Una controvertida ley

[21/06/2011] El 8 de febrero ingresó al Congreso de la República un proyecto de ley que se llama Ley de Impulso a la Formalización en el Rubro de Ensamblaje de Computadoras y a la Reducción de la Brecha Digital en el Perú. El documento había sido presentado por el grupo parlamentario nacionalista -específicamente por la congresista Marisol Espinoza-, y en él se buscaba exonerar del pago del IGV a una serie de componentes necesarios para el ensamblaje de las computadoras con el fin de promover la reducción de la brecha digital e impulsar el desarrollo de la industria de ensamblaje de computadoras.

Obviamente la lógica es sencilla: si no hay IGV en sus componentes, las PC ensambladas se reducirían en precio, beneficiando a los consumidores y a la industria de ensamblaje de PC. Sin embargo, éstos no son los únicos actores en este contexto ni los beneficios citados son los únicos resultados que generaría esta ley.
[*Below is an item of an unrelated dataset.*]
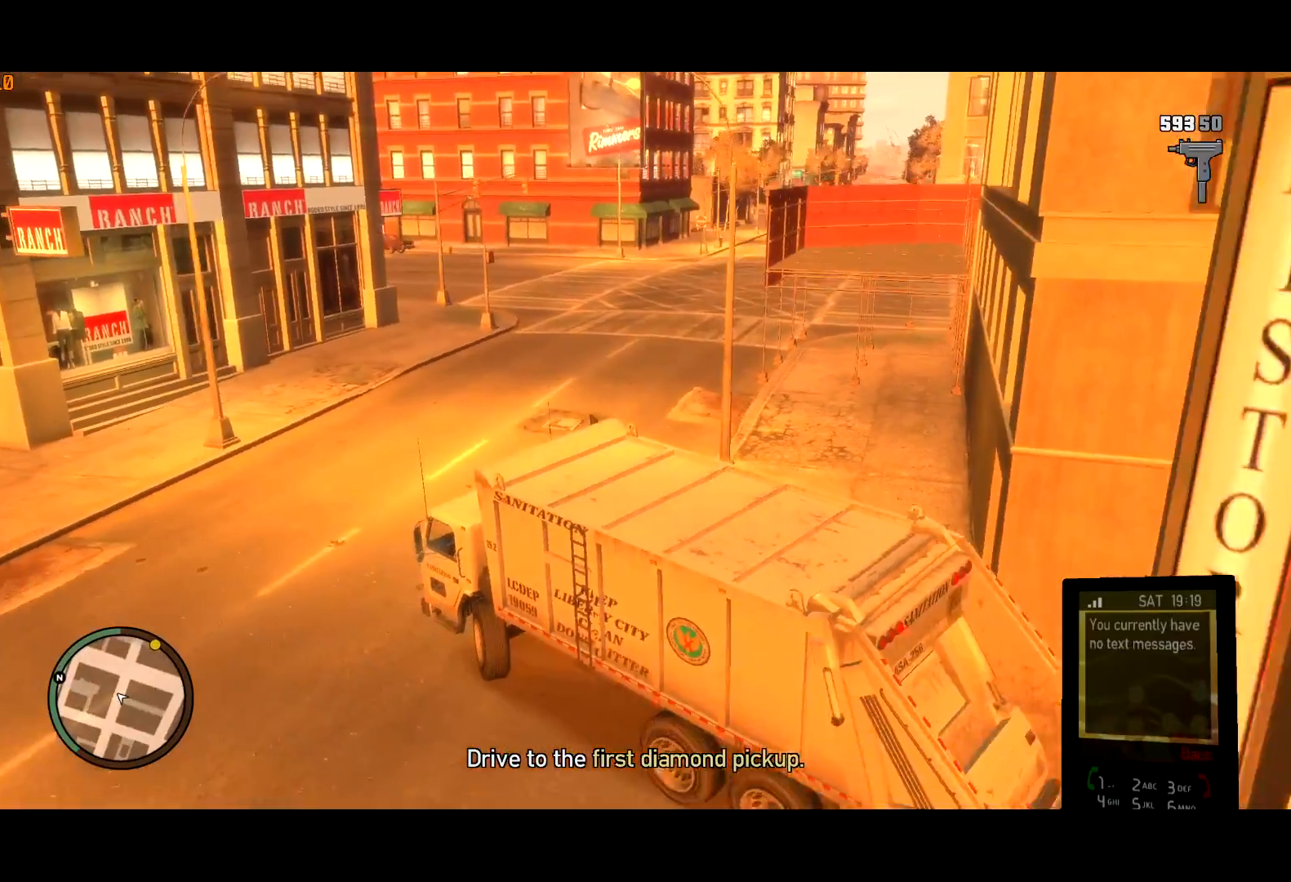
{"keys": ["d", "w"], "mouse": ["right"], "events": [[84, "mouse_right", "up"], [250, "mouse_right", "down"], [334, "mouse_right", "up"], [484, "mouse_right", "down"]]}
Hay otros puntos a considerar y éstos son los de aquellos que no se encuentran contemplados dentro de esta ley: los importadores de máquinas ensambladas.
Conversamos con los representantes de tres de las marcas más conocidas del país (HP, Dell y Lenovo) y obtuvimos su parecer con respecto a este proyecto legislativo.
La otra parte
Es obvio que hay una parte que se ve afectada en esta ley: la de las empresas que no se encuentran dentro del ámbito de los beneficiados; vale decir, las empresas que importan directamente las máquinas ya ensambladas. Y dentro de este grupo podemos encontrar marcas de renombre como HP, Dell o Lenovo que, de aprobarse la ley, tendrían que hacer frente a una competencia que ve reducir sus costos en un 18% por obra de la ley.
Pero vayamos por partes. Esta iniciativa tiene su historia.
Los que puedan recordar la historia de una legislación así, podrán hacer memoria y volver a los tiempos del gobierno de Alejandro Toledo en el que una iniciativa similar se puso en práctica. En ese entonces, la ley -a decir de los ejecutivos de las compañías señaladas- no fue adecuadamente bien concebida, y algo similar se puede detectar en la actualidad.
De hecho, para este grupo no solo no se encuentra bien concebido el proyecto de ley, sino que tuvo un trámite muy rápido. El proyecto de ley se presentó en febrero, las compañías tuvieron conocimiento de él en abril -aunque no es que se les haya consultado-, y en mayo se aprobó en una sola sesión del Congreso. Actualmente se encuentra en el ejecutivo.
Normalmente, las leyes pasan por cinco etapas. Primero se presenta la iniciativa, luego pasa a comisiones donde se estudia a profundidad, posteriormente es enviada a una primera votación, luego a una segunda votación y finalmente a su aprobación, señaló Juan del Casto, country manager de Personal Systems Group de HP Perú.
El ejecutivo agregó que en el caso de la ley en cuestión no se pasó por estos cinco pasos. No pasó, por ejemplo, por comisiones donde los representantes de las instituciones afectadas por una medida de carácter tributario  y comercial -el Ministerio de Economía y Finanzas y el Ministerio de Comercio Exterior y Turismo- hubieran podido estudiarla, indicó.
El proceso fue muy rápido. Y tiene bastantes aristas, agregó, comentando que el proyecto de ley pasó rápidamente por el Congreso sin necesidad de una segunda votación y a una velocidad que quizás no ha permitido que todos los actores involucrados analizaran las implicancias de este proyecto legislativo.
Las implicancias
Los representantes de las empresas con los que conversamos tienen una lectura particular de las posibles consecuencias de la aprobación de esta ley.
Como se puede leer en el proyecto, la ley exonera del pago del IGV a un grupo de partes y piezas (procesador, disco duro, lector y grabador óptico de CD y DVD, lectora de tarjeta, disquetera, memoria, tarjeta madre, case y tarjeta de video) y exonera también el ensamblaje de computadoras, por cinco años.
Sin embargo, de acuerdo a los ejecutivos entrevistados, no queda claro si es que un ensamblador –pequeño- que compra las piezas a un importador –grande- puede acogerse a este beneficio. De no poder hacerlo, no podría ensamblar su computadora a un precio menor a como normalmente lo viene haciendo. Algo que era precisamente el problema técnico que tenía la ley anterior durante el gobierno del presidente Toledo.
Lo que se ha hecho [para subsanar esto] es añadir a la ley que las PC y notebooks ensambladas en el Perú también se exoneran del IGV, sostuvo Gaspar Fernández-Concha, gerente general de Lenovo del Perú.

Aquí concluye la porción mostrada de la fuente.